La façade finalement se différencie de celle des autres maisons de la rue : un unique balcon de pierre souligne la travée centrale du 1er étage, les autres baies sont munies de garde du corps en fer forgé, les colonnes de la coursières portent un balcon. Le changement le plus radical se fait par l’introduction d’un étage supplémentaire qui reprend la polychromie avec un balcon : les briques rouges qui le détachent du reste et qui donnent une impression fausse de recul, ce qui est dû à la volonté du commanditaire de bénéficier d’appartement complet et confortable supplémentaire donc d’une meilleure rentabilité dans l’immeuble. Le bow-window agrémente l’intérieur et détermine un nouveau type de façade aux décrochements plus puissant, de plus, on y concentre l’intérêt décoratif symbole de modernité mais il ne reflète par l’intérieur contrairement au salon qui est magnifié en façade par les balcons en pierre et fer forgés très décorés et par leurs larges fenêtres. Le toit est à longs pans.

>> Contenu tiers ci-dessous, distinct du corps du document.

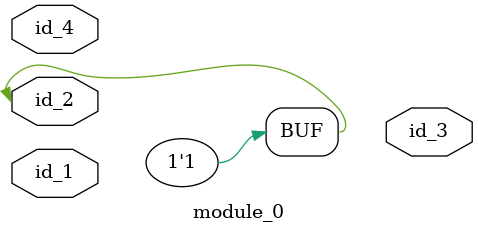
<source format=v>
module module_0 (
    id_1,
    id_2,
    id_3,
    id_4
);
  inout id_4;
  output id_3;
  inout id_2;
  input id_1;
  assign id_2 = 1;
endmodule

</source>
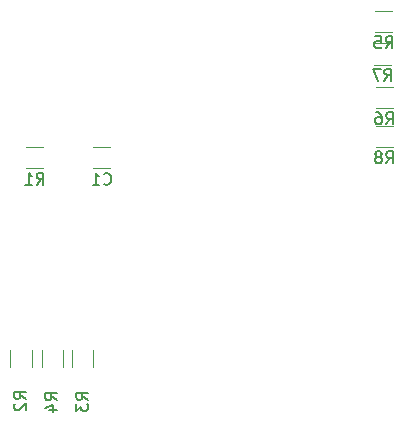
<source format=gbr>
%TF.GenerationSoftware,KiCad,Pcbnew,(5.1.10)-1*%
%TF.CreationDate,2021-12-06T12:22:38-06:00*%
%TF.ProjectId,FPGA-Shield,46504741-2d53-4686-9965-6c642e6b6963,rev?*%
%TF.SameCoordinates,Original*%
%TF.FileFunction,Legend,Bot*%
%TF.FilePolarity,Positive*%
%FSLAX46Y46*%
G04 Gerber Fmt 4.6, Leading zero omitted, Abs format (unit mm)*
G04 Created by KiCad (PCBNEW (5.1.10)-1) date 2021-12-06 12:22:38*
%MOMM*%
%LPD*%
G01*
G04 APERTURE LIST*
%ADD10C,0.120000*%
%ADD11C,0.150000*%
G04 APERTURE END LIST*
D10*
%TO.C,R6*%
X160822936Y-53810000D02*
X162277064Y-53810000D01*
X160822936Y-51990000D02*
X162277064Y-51990000D01*
%TO.C,R5*%
X160772936Y-45540000D02*
X162227064Y-45540000D01*
X160772936Y-47360000D02*
X162227064Y-47360000D01*
%TO.C,R8*%
X160822936Y-57110000D02*
X162277064Y-57110000D01*
X160822936Y-55290000D02*
X162277064Y-55290000D01*
%TO.C,R7*%
X160672936Y-48290000D02*
X162127064Y-48290000D01*
X160672936Y-50110000D02*
X162127064Y-50110000D01*
%TO.C,R4*%
X134360000Y-75727064D02*
X134360000Y-74272936D01*
X132540000Y-75727064D02*
X132540000Y-74272936D01*
%TO.C,R3*%
X136910000Y-75727064D02*
X136910000Y-74272936D01*
X135090000Y-75727064D02*
X135090000Y-74272936D01*
%TO.C,R2*%
X131710000Y-75727064D02*
X131710000Y-74272936D01*
X129890000Y-75727064D02*
X129890000Y-74272936D01*
%TO.C,R1*%
X131222936Y-58910000D02*
X132677064Y-58910000D01*
X131222936Y-57090000D02*
X132677064Y-57090000D01*
%TO.C,C1*%
X136926248Y-58910000D02*
X138348752Y-58910000D01*
X136926248Y-57090000D02*
X138348752Y-57090000D01*
%TO.C,R6*%
D11*
X161716666Y-55172380D02*
X162050000Y-54696190D01*
X162288095Y-55172380D02*
X162288095Y-54172380D01*
X161907142Y-54172380D01*
X161811904Y-54220000D01*
X161764285Y-54267619D01*
X161716666Y-54362857D01*
X161716666Y-54505714D01*
X161764285Y-54600952D01*
X161811904Y-54648571D01*
X161907142Y-54696190D01*
X162288095Y-54696190D01*
X160859523Y-54172380D02*
X161050000Y-54172380D01*
X161145238Y-54220000D01*
X161192857Y-54267619D01*
X161288095Y-54410476D01*
X161335714Y-54600952D01*
X161335714Y-54981904D01*
X161288095Y-55077142D01*
X161240476Y-55124761D01*
X161145238Y-55172380D01*
X160954761Y-55172380D01*
X160859523Y-55124761D01*
X160811904Y-55077142D01*
X160764285Y-54981904D01*
X160764285Y-54743809D01*
X160811904Y-54648571D01*
X160859523Y-54600952D01*
X160954761Y-54553333D01*
X161145238Y-54553333D01*
X161240476Y-54600952D01*
X161288095Y-54648571D01*
X161335714Y-54743809D01*
%TO.C,R5*%
X161666666Y-48722380D02*
X162000000Y-48246190D01*
X162238095Y-48722380D02*
X162238095Y-47722380D01*
X161857142Y-47722380D01*
X161761904Y-47770000D01*
X161714285Y-47817619D01*
X161666666Y-47912857D01*
X161666666Y-48055714D01*
X161714285Y-48150952D01*
X161761904Y-48198571D01*
X161857142Y-48246190D01*
X162238095Y-48246190D01*
X160761904Y-47722380D02*
X161238095Y-47722380D01*
X161285714Y-48198571D01*
X161238095Y-48150952D01*
X161142857Y-48103333D01*
X160904761Y-48103333D01*
X160809523Y-48150952D01*
X160761904Y-48198571D01*
X160714285Y-48293809D01*
X160714285Y-48531904D01*
X160761904Y-48627142D01*
X160809523Y-48674761D01*
X160904761Y-48722380D01*
X161142857Y-48722380D01*
X161238095Y-48674761D01*
X161285714Y-48627142D01*
%TO.C,R8*%
X161716666Y-58472380D02*
X162050000Y-57996190D01*
X162288095Y-58472380D02*
X162288095Y-57472380D01*
X161907142Y-57472380D01*
X161811904Y-57520000D01*
X161764285Y-57567619D01*
X161716666Y-57662857D01*
X161716666Y-57805714D01*
X161764285Y-57900952D01*
X161811904Y-57948571D01*
X161907142Y-57996190D01*
X162288095Y-57996190D01*
X161145238Y-57900952D02*
X161240476Y-57853333D01*
X161288095Y-57805714D01*
X161335714Y-57710476D01*
X161335714Y-57662857D01*
X161288095Y-57567619D01*
X161240476Y-57520000D01*
X161145238Y-57472380D01*
X160954761Y-57472380D01*
X160859523Y-57520000D01*
X160811904Y-57567619D01*
X160764285Y-57662857D01*
X160764285Y-57710476D01*
X160811904Y-57805714D01*
X160859523Y-57853333D01*
X160954761Y-57900952D01*
X161145238Y-57900952D01*
X161240476Y-57948571D01*
X161288095Y-57996190D01*
X161335714Y-58091428D01*
X161335714Y-58281904D01*
X161288095Y-58377142D01*
X161240476Y-58424761D01*
X161145238Y-58472380D01*
X160954761Y-58472380D01*
X160859523Y-58424761D01*
X160811904Y-58377142D01*
X160764285Y-58281904D01*
X160764285Y-58091428D01*
X160811904Y-57996190D01*
X160859523Y-57948571D01*
X160954761Y-57900952D01*
%TO.C,R7*%
X161566666Y-51472380D02*
X161900000Y-50996190D01*
X162138095Y-51472380D02*
X162138095Y-50472380D01*
X161757142Y-50472380D01*
X161661904Y-50520000D01*
X161614285Y-50567619D01*
X161566666Y-50662857D01*
X161566666Y-50805714D01*
X161614285Y-50900952D01*
X161661904Y-50948571D01*
X161757142Y-50996190D01*
X162138095Y-50996190D01*
X161233333Y-50472380D02*
X160566666Y-50472380D01*
X160995238Y-51472380D01*
%TO.C,R4*%
X133852380Y-78533333D02*
X133376190Y-78200000D01*
X133852380Y-77961904D02*
X132852380Y-77961904D01*
X132852380Y-78342857D01*
X132900000Y-78438095D01*
X132947619Y-78485714D01*
X133042857Y-78533333D01*
X133185714Y-78533333D01*
X133280952Y-78485714D01*
X133328571Y-78438095D01*
X133376190Y-78342857D01*
X133376190Y-77961904D01*
X133185714Y-79390476D02*
X133852380Y-79390476D01*
X132804761Y-79152380D02*
X133519047Y-78914285D01*
X133519047Y-79533333D01*
%TO.C,R3*%
X136452380Y-78483333D02*
X135976190Y-78150000D01*
X136452380Y-77911904D02*
X135452380Y-77911904D01*
X135452380Y-78292857D01*
X135500000Y-78388095D01*
X135547619Y-78435714D01*
X135642857Y-78483333D01*
X135785714Y-78483333D01*
X135880952Y-78435714D01*
X135928571Y-78388095D01*
X135976190Y-78292857D01*
X135976190Y-77911904D01*
X135452380Y-78816666D02*
X135452380Y-79435714D01*
X135833333Y-79102380D01*
X135833333Y-79245238D01*
X135880952Y-79340476D01*
X135928571Y-79388095D01*
X136023809Y-79435714D01*
X136261904Y-79435714D01*
X136357142Y-79388095D01*
X136404761Y-79340476D01*
X136452380Y-79245238D01*
X136452380Y-78959523D01*
X136404761Y-78864285D01*
X136357142Y-78816666D01*
%TO.C,R2*%
X131202380Y-78433333D02*
X130726190Y-78100000D01*
X131202380Y-77861904D02*
X130202380Y-77861904D01*
X130202380Y-78242857D01*
X130250000Y-78338095D01*
X130297619Y-78385714D01*
X130392857Y-78433333D01*
X130535714Y-78433333D01*
X130630952Y-78385714D01*
X130678571Y-78338095D01*
X130726190Y-78242857D01*
X130726190Y-77861904D01*
X130297619Y-78814285D02*
X130250000Y-78861904D01*
X130202380Y-78957142D01*
X130202380Y-79195238D01*
X130250000Y-79290476D01*
X130297619Y-79338095D01*
X130392857Y-79385714D01*
X130488095Y-79385714D01*
X130630952Y-79338095D01*
X131202380Y-78766666D01*
X131202380Y-79385714D01*
%TO.C,R1*%
X132116666Y-60272380D02*
X132450000Y-59796190D01*
X132688095Y-60272380D02*
X132688095Y-59272380D01*
X132307142Y-59272380D01*
X132211904Y-59320000D01*
X132164285Y-59367619D01*
X132116666Y-59462857D01*
X132116666Y-59605714D01*
X132164285Y-59700952D01*
X132211904Y-59748571D01*
X132307142Y-59796190D01*
X132688095Y-59796190D01*
X131164285Y-60272380D02*
X131735714Y-60272380D01*
X131450000Y-60272380D02*
X131450000Y-59272380D01*
X131545238Y-59415238D01*
X131640476Y-59510476D01*
X131735714Y-59558095D01*
%TO.C,C1*%
X137804166Y-60207142D02*
X137851785Y-60254761D01*
X137994642Y-60302380D01*
X138089880Y-60302380D01*
X138232738Y-60254761D01*
X138327976Y-60159523D01*
X138375595Y-60064285D01*
X138423214Y-59873809D01*
X138423214Y-59730952D01*
X138375595Y-59540476D01*
X138327976Y-59445238D01*
X138232738Y-59350000D01*
X138089880Y-59302380D01*
X137994642Y-59302380D01*
X137851785Y-59350000D01*
X137804166Y-59397619D01*
X136851785Y-60302380D02*
X137423214Y-60302380D01*
X137137500Y-60302380D02*
X137137500Y-59302380D01*
X137232738Y-59445238D01*
X137327976Y-59540476D01*
X137423214Y-59588095D01*
%TD*%
M02*

</source>
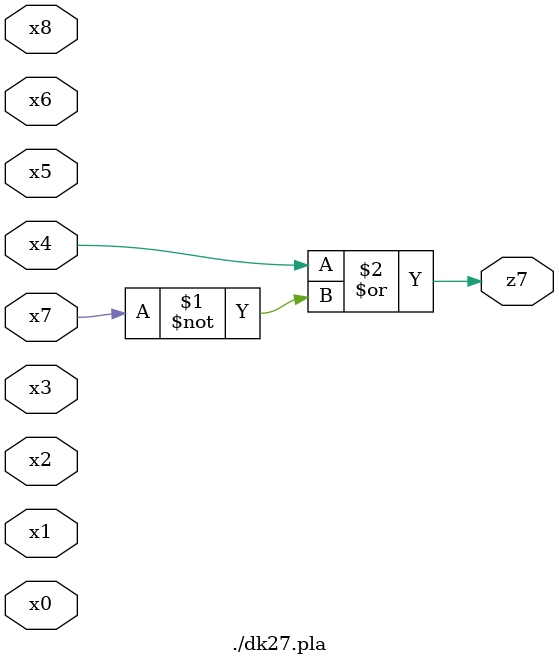
<source format=v>

module \./dk27.pla  ( 
    x0, x1, x2, x3, x4, x5, x6, x7, x8,
    z7  );
  input  x0, x1, x2, x3, x4, x5, x6, x7, x8;
  output z7;
  assign z7 = x4 | ~x7;
endmodule



</source>
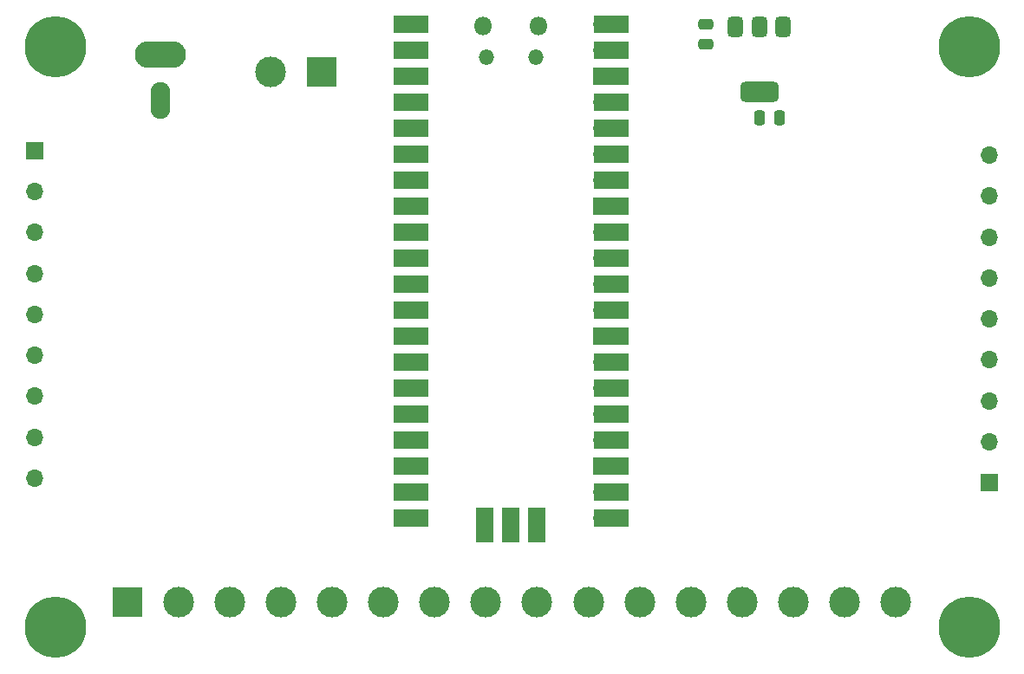
<source format=gbr>
%TF.GenerationSoftware,KiCad,Pcbnew,8.0.1*%
%TF.CreationDate,2024-07-17T22:43:04+10:00*%
%TF.ProjectId,psx,7073782e-6b69-4636-9164-5f7063625858,rev?*%
%TF.SameCoordinates,Original*%
%TF.FileFunction,Soldermask,Top*%
%TF.FilePolarity,Negative*%
%FSLAX46Y46*%
G04 Gerber Fmt 4.6, Leading zero omitted, Abs format (unit mm)*
G04 Created by KiCad (PCBNEW 8.0.1) date 2024-07-17 22:43:04*
%MOMM*%
%LPD*%
G01*
G04 APERTURE LIST*
G04 Aperture macros list*
%AMRoundRect*
0 Rectangle with rounded corners*
0 $1 Rounding radius*
0 $2 $3 $4 $5 $6 $7 $8 $9 X,Y pos of 4 corners*
0 Add a 4 corners polygon primitive as box body*
4,1,4,$2,$3,$4,$5,$6,$7,$8,$9,$2,$3,0*
0 Add four circle primitives for the rounded corners*
1,1,$1+$1,$2,$3*
1,1,$1+$1,$4,$5*
1,1,$1+$1,$6,$7*
1,1,$1+$1,$8,$9*
0 Add four rect primitives between the rounded corners*
20,1,$1+$1,$2,$3,$4,$5,0*
20,1,$1+$1,$4,$5,$6,$7,0*
20,1,$1+$1,$6,$7,$8,$9,0*
20,1,$1+$1,$8,$9,$2,$3,0*%
G04 Aperture macros list end*
%ADD10R,3.000000X3.000000*%
%ADD11C,3.000000*%
%ADD12C,6.000000*%
%ADD13O,1.800000X1.800000*%
%ADD14O,1.500000X1.500000*%
%ADD15O,1.700000X1.700000*%
%ADD16R,3.500000X1.700000*%
%ADD17R,1.700000X1.700000*%
%ADD18R,1.700000X3.500000*%
%ADD19RoundRect,0.250000X-0.475000X0.250000X-0.475000X-0.250000X0.475000X-0.250000X0.475000X0.250000X0*%
%ADD20RoundRect,0.375000X-0.375000X0.625000X-0.375000X-0.625000X0.375000X-0.625000X0.375000X0.625000X0*%
%ADD21RoundRect,0.500000X-1.400000X0.500000X-1.400000X-0.500000X1.400000X-0.500000X1.400000X0.500000X0*%
%ADD22O,5.004000X2.604000*%
%ADD23O,1.904000X3.604000*%
%ADD24RoundRect,0.250000X-0.250000X-0.475000X0.250000X-0.475000X0.250000X0.475000X-0.250000X0.475000X0*%
G04 APERTURE END LIST*
D10*
%TO.C,J4*%
X137500000Y-64500000D03*
D11*
X132500000Y-64500000D03*
%TD*%
D12*
%TO.C,H2*%
X200750000Y-62000000D03*
%TD*%
D13*
%TO.C,U2*%
X153275000Y-59970000D03*
D14*
X153575000Y-63000000D03*
X158425000Y-63000000D03*
D13*
X158725000Y-59970000D03*
D15*
X147110000Y-59840000D03*
D16*
X146210000Y-59840000D03*
D15*
X147110000Y-62380000D03*
D16*
X146210000Y-62380000D03*
D17*
X147110000Y-64920000D03*
D16*
X146210000Y-64920000D03*
D15*
X147110000Y-67460000D03*
D16*
X146210000Y-67460000D03*
D15*
X147110000Y-70000000D03*
D16*
X146210000Y-70000000D03*
D15*
X147110000Y-72540000D03*
D16*
X146210000Y-72540000D03*
D15*
X147110000Y-75080000D03*
D16*
X146210000Y-75080000D03*
D17*
X147110000Y-77620000D03*
D16*
X146210000Y-77620000D03*
D15*
X147110000Y-80160000D03*
D16*
X146210000Y-80160000D03*
D15*
X147110000Y-82700000D03*
D16*
X146210000Y-82700000D03*
D15*
X147110000Y-85240000D03*
D16*
X146210000Y-85240000D03*
D15*
X147110000Y-87780000D03*
D16*
X146210000Y-87780000D03*
D17*
X147110000Y-90320000D03*
D16*
X146210000Y-90320000D03*
D15*
X147110000Y-92860000D03*
D16*
X146210000Y-92860000D03*
D15*
X147110000Y-95400000D03*
D16*
X146210000Y-95400000D03*
D15*
X147110000Y-97940000D03*
D16*
X146210000Y-97940000D03*
D15*
X147110000Y-100480000D03*
D16*
X146210000Y-100480000D03*
D17*
X147110000Y-103020000D03*
D16*
X146210000Y-103020000D03*
D15*
X147110000Y-105560000D03*
D16*
X146210000Y-105560000D03*
D15*
X147110000Y-108100000D03*
D16*
X146210000Y-108100000D03*
D15*
X164890000Y-108100000D03*
D16*
X165790000Y-108100000D03*
D15*
X164890000Y-105560000D03*
D16*
X165790000Y-105560000D03*
D17*
X164890000Y-103020000D03*
D16*
X165790000Y-103020000D03*
D15*
X164890000Y-100480000D03*
D16*
X165790000Y-100480000D03*
D15*
X164890000Y-97940000D03*
D16*
X165790000Y-97940000D03*
D15*
X164890000Y-95400000D03*
D16*
X165790000Y-95400000D03*
D15*
X164890000Y-92860000D03*
D16*
X165790000Y-92860000D03*
D17*
X164890000Y-90320000D03*
D16*
X165790000Y-90320000D03*
D15*
X164890000Y-87780000D03*
D16*
X165790000Y-87780000D03*
D15*
X164890000Y-85240000D03*
D16*
X165790000Y-85240000D03*
D15*
X164890000Y-82700000D03*
D16*
X165790000Y-82700000D03*
D15*
X164890000Y-80160000D03*
D16*
X165790000Y-80160000D03*
D17*
X164890000Y-77620000D03*
D16*
X165790000Y-77620000D03*
D15*
X164890000Y-75080000D03*
D16*
X165790000Y-75080000D03*
D15*
X164890000Y-72540000D03*
D16*
X165790000Y-72540000D03*
D15*
X164890000Y-70000000D03*
D16*
X165790000Y-70000000D03*
D15*
X164890000Y-67460000D03*
D16*
X165790000Y-67460000D03*
D17*
X164890000Y-64920000D03*
D16*
X165790000Y-64920000D03*
D15*
X164890000Y-62380000D03*
D16*
X165790000Y-62380000D03*
D15*
X164890000Y-59840000D03*
D16*
X165790000Y-59840000D03*
D15*
X153460000Y-107870000D03*
D18*
X153460000Y-108770000D03*
D17*
X156000000Y-107870000D03*
D18*
X156000000Y-108770000D03*
D15*
X158540000Y-107870000D03*
D18*
X158540000Y-108770000D03*
%TD*%
D12*
%TO.C,H4*%
X200750000Y-118750000D03*
%TD*%
D19*
%TO.C,C1*%
X175000000Y-59840000D03*
X175000000Y-61739998D03*
%TD*%
D12*
%TO.C,H1*%
X111500000Y-62000000D03*
%TD*%
D20*
%TO.C,U1*%
X182550000Y-60100000D03*
X180250000Y-60100001D03*
D21*
X180250000Y-66399999D03*
D20*
X177950000Y-60100000D03*
%TD*%
D10*
%TO.C,J2*%
X118567500Y-116250000D03*
D11*
X123567500Y-116250000D03*
X128567500Y-116250000D03*
X133567500Y-116250000D03*
X138567500Y-116250000D03*
X143567500Y-116250000D03*
X148567500Y-116250000D03*
X153567500Y-116250000D03*
X158567500Y-116250000D03*
X163567500Y-116250000D03*
X168567500Y-116250000D03*
X173567500Y-116250000D03*
X178567500Y-116250000D03*
X183567500Y-116250000D03*
X188567500Y-116250000D03*
X193567500Y-116250000D03*
%TD*%
D12*
%TO.C,H3*%
X111500000Y-118750000D03*
%TD*%
D17*
%TO.C,J3*%
X202725000Y-104611666D03*
D15*
X202725000Y-100611666D03*
X202725000Y-96611666D03*
X202725000Y-92611666D03*
X202725000Y-88611666D03*
X202725000Y-84611666D03*
X202725000Y-80611666D03*
X202725000Y-76611666D03*
X202725000Y-72611666D03*
%TD*%
D22*
%TO.C,J5*%
X121750000Y-62750000D03*
D23*
X121750000Y-67250001D03*
%TD*%
D17*
%TO.C,J1*%
X109499999Y-72176666D03*
D15*
X109500000Y-76176667D03*
X109500000Y-80176666D03*
X109500000Y-84176666D03*
X109500000Y-88176666D03*
X109500000Y-92176666D03*
X109500000Y-96176666D03*
X109500000Y-100176665D03*
X109499999Y-104176666D03*
%TD*%
D24*
%TO.C,C2*%
X180300000Y-69000000D03*
X182200000Y-69000000D03*
%TD*%
M02*

</source>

Le décor floral est abondant : algues lamellaires sur le chambranle de la porte cochère, les consoles des balcons et la lucarne pignon ; fougère sur l’allège de la fenêtre axiale du 3éme niveau, chardon sur les gardes corps du balcon du 4éme étage ; fleurs sur le front des arcs de la coursière. La sculpture souligne une structure comme sur la loggia, accompagne certain motif en accentuant leur mouvement (pinacle), adoucit les formes (rampants du pignon).

Il y a sans aucun doute une influence de l’art gothique par la tour de la commanderie et peut-être un régionalisme lorrain en référence au palais ducal de la part d’André dans la conception de cette façade mais aussi par le fait que, sur les gardes corps des balcons en fer forgé, on a un chardon stylisé.

 

 

III) Note de synthèse.

 

A) place de l’œuvre dans la carrière de l’architecte.

 

C’est une des premières réalisations de l’architecte pour un immeuble de rapport (avec le 69), on y trouve aussi pour la 1ère fois la lucarne pignon qu’il reproduira sur d’autre édifice de Nancy comme pour les 92 et 92 bis quai Claude le Lorrain. Il y fait preuve de modernité technique et distributive, il contente les désirs de ses commanditaires.

 

B) Place de l’œuvre dans l’histoire de l’architecture.

 

Il est monumental, étranger à la tradition nancéienne et s’inscrit dans la lignée de grands immeubles haussmanniens (par le plancher en béton armé par exemple) et par son coût tout à fait en dehors de normes locales.

 

 

 

 

Bibliographie :

 

- type d'étude : enquête thématique régionale (Nancy 1900), date d'enquête : 1972, rédacteur(s) : Roussel Francis, N° notice : IA54000048, Inventaire général, 1972.

- 69-71 avenue Foch, Emile André Architecte, Loubens Sophie, Doucet Hervé, 2nd cycle de l’école du Louvres, 10 Mars 1997.

- Nancy architecture 1900, images du patrimoine, F. Roussel.